Top of DATA PROVIDED

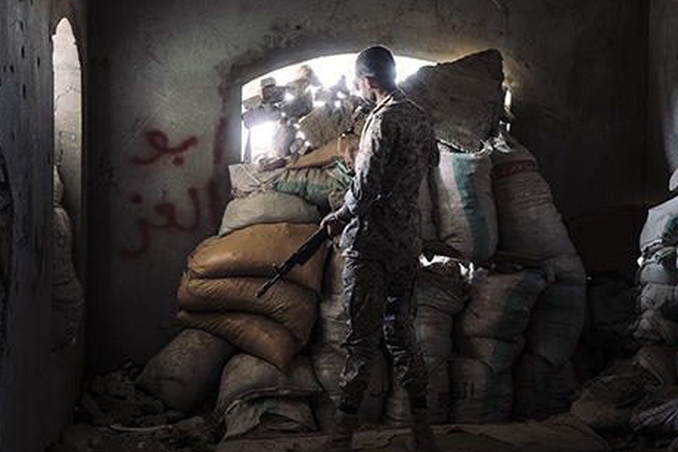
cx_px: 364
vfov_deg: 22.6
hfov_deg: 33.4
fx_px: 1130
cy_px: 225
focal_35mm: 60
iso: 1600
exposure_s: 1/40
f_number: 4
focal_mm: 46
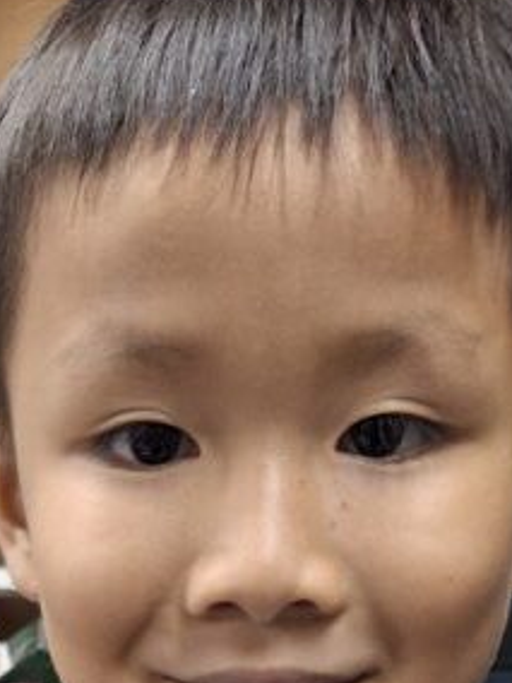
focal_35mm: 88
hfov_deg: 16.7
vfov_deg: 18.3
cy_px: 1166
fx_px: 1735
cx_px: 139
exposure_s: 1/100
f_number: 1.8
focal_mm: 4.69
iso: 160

Bottom of DATA PROVIDED

→ WHAT IS NEEDED
In full and without error, repeat the listing above, omitting its images.

→ RESPONSE TO THE TASK
cx_px: 364
vfov_deg: 22.6
hfov_deg: 33.4
fx_px: 1130
cy_px: 225
focal_35mm: 60
iso: 1600
exposure_s: 1/40
f_number: 4
focal_mm: 46
focal_35mm: 88
hfov_deg: 16.7
vfov_deg: 18.3
cy_px: 1166
fx_px: 1735
cx_px: 139
exposure_s: 1/100
f_number: 1.8
focal_mm: 4.69
iso: 160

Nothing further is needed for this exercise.